Over time, I became stronger emotionally. This June marks the second anniversary of Noel’s death.
They say that time heals all wounds. I am not so sure about this.
But I am sure Noel’s death has taught me to love harder and appreciate every single day. He was a unique boy who had so much love and care for others.
I want to honour Noel by healing and he would not want it any other way.
The pain of losing him in my arms may never go away. But because I am blessed with a very close-knit family and many good friends giving me lots of emotional support and more importantly, because I have inherited Noel’s legacy to always stay positive and brave, I am still standing strong today.

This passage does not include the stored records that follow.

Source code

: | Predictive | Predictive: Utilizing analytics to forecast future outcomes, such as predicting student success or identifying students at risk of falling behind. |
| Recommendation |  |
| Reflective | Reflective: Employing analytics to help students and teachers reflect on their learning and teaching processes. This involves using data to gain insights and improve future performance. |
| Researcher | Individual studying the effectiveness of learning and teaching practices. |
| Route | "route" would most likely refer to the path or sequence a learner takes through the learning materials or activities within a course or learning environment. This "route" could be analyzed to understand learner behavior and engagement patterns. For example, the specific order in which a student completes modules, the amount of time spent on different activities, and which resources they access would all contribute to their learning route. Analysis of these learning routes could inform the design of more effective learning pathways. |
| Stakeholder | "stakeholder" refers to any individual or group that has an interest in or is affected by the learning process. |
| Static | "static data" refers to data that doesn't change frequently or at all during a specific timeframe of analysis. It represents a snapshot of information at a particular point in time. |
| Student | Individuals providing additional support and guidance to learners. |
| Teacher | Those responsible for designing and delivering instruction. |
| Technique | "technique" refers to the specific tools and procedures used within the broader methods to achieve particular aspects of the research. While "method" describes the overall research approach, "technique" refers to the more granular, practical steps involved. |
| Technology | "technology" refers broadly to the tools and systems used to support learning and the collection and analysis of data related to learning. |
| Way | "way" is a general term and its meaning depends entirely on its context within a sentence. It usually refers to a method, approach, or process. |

I hope my sharing here will encourage grieving parents who experience similar losses of their children to stay strong and to find strength to move on with life.
Life is unpredictable, but there are always moments of joy, love and blessings that we should appreciate and cherish.
I have created a Facebook page for those who wish to come forward to share their memories of their children and their own personal struggle to overcome their loss.
Hopefully, we can find comfort in unity.
ABOUT THE AUTHOR:
Selina Lee is self-employed in the education industry. Since her son died in 2017, she has also separated from her husband and battled late-stage stomach cancer.